In the past 10 years, the best-performing artificial-intelligence systems — such as the speech recognisers on smartphones or Google’s latest automatic translator — have resulted from a technique called “deep learning.”
Deep learning is in fact a new name for an approach to artificial intelligence called neural networks, which have been going in and out of fashion for more than 70 years. Modelled loosely on the human brain, a neural net consists of thousands or even millions of simple processing nodes that are densely interconnected. Most of today’s neural nets are organised into layers of nodes, and they’re “feed-forward,” meaning that data moves through them in only one direction. An individual node might be connected to several nodes in the layer beneath it, from which it receives data, and several nodes in the layer above it, to which it sends data.
Neural networks were first proposed in 1944 by Warren McCullough and Walter Pitts, two University of Chicago researchers who moved to MIT in 1952 as founding members of what’s sometimes called the first cognitive science department. A major area of research in both neuroscience and computer science until 1969, a resurgence in the 1980s before falling into eclipse again in the first decade of the new century, neural networks has returned like gangbusters in the second, fuelled largely by the increased processing power of graphics chips.
Neural nets are a means of doing machine learning, in which a computer learns to perform some task by analysing training examples. Usually, the examples have been hand-labeled in advance.

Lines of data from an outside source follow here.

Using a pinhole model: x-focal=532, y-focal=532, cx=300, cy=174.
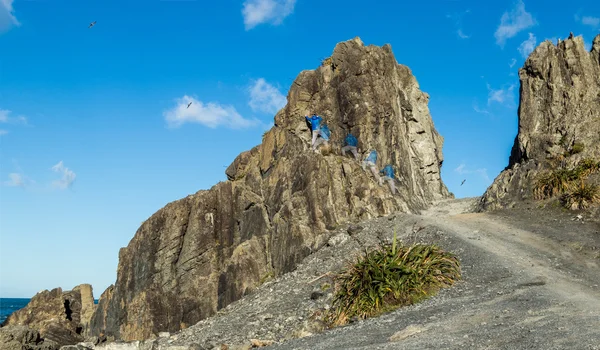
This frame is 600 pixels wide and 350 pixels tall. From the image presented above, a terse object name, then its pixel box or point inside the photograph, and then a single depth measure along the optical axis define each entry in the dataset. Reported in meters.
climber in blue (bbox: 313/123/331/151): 35.59
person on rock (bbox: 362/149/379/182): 34.97
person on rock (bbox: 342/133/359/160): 35.47
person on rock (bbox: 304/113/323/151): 36.16
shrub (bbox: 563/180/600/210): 26.11
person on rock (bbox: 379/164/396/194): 35.06
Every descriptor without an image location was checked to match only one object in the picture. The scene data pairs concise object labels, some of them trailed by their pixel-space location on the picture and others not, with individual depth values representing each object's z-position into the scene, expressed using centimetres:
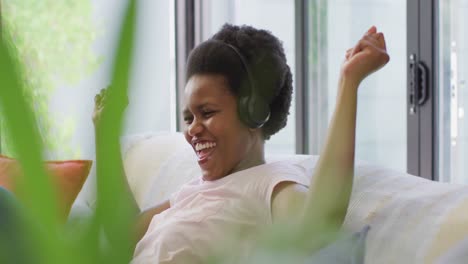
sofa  204
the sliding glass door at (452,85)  348
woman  224
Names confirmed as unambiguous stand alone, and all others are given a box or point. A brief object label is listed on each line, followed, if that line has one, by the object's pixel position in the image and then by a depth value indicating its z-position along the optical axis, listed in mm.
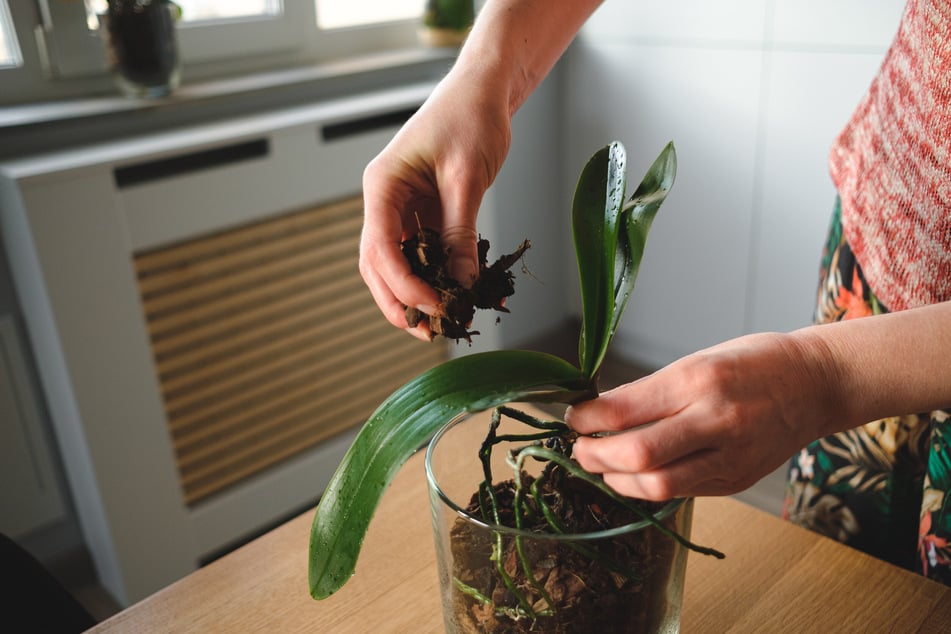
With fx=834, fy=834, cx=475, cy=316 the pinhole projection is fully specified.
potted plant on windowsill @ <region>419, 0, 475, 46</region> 2406
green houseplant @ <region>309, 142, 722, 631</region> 542
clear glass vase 523
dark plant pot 1708
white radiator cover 1475
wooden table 708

An object recognition system, for instance, might be fed thousands of labeled images of cars, houses, coffee cups, and so on, and it would find visual patterns in the images that consistently correlate with particular labels.
The recent resurgence in neural networks — the deep-learning revolution — comes courtesy of the computer-game industry. The complex imagery and rapid pace of today’s video games require hardware that can keep up, and the result has been the graphics processing unit (GPU), which packs thousands of relatively simple processing cores on a single chip. It didn’t take long for researchers to realise that the architecture of a GPU is remarkably like that of a neural net.

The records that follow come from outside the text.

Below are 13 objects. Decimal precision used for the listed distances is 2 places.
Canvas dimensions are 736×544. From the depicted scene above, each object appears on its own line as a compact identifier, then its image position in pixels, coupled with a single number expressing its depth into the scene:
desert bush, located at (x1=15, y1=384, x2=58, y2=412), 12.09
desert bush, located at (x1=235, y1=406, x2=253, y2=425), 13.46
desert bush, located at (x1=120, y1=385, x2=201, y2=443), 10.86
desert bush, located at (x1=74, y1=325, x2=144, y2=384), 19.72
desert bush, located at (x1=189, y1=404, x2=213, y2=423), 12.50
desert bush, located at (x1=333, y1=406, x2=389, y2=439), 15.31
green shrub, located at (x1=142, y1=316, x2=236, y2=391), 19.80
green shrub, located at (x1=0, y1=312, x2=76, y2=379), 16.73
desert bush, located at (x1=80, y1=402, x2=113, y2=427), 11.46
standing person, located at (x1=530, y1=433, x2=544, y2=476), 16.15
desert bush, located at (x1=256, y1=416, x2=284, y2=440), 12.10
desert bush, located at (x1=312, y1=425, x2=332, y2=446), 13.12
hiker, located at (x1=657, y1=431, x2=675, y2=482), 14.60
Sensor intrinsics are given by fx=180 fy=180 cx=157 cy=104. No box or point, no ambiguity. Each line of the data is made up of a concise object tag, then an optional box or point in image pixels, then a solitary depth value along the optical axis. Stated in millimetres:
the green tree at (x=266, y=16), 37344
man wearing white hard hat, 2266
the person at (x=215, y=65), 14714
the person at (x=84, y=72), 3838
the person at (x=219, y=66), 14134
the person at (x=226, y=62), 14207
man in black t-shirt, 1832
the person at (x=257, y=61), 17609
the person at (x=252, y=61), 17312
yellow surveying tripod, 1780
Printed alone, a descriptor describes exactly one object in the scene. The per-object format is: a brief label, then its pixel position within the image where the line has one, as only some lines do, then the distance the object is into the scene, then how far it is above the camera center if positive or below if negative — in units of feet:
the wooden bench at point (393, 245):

Modern GPUs enabled the one-layer networks of the 1960s and the two- to three-layer networks of the 1980s to blossom into the 10-, 15-, even 50-layer networks of today. That’s what the “deep” in “deep learning” refers to — the depth of the network’s layers. And currently, deep learning is responsible for the best-performing systems in almost every area of artificial-intelligence research.
The networks’ opacity is still unsettling to theorists, but there’s headway on that front, too. In addition to directing the Centre for Brains, Minds, and Machines (CBMM), Poggio leads the centre’s research program in Theoretical Frameworks for Intelligence. Recently, Poggio and his CBMM colleagues have released a three-part theoretical study of neural networks.
The first part, which was published last month in the International Journal of Automation and Computing, addresses the range of computations that deep-learning networks can execute and when deep networks offer advantages over shallower ones. Parts two and three, which have been released as CBMM technical reports, address the problems of global optimisation, or guaranteeing that a network has found the settings that best accord with its training data, and overfitting, or cases in which the network becomes so attuned to the specifics of its training data that it fails to generalise to other instances of the same categories.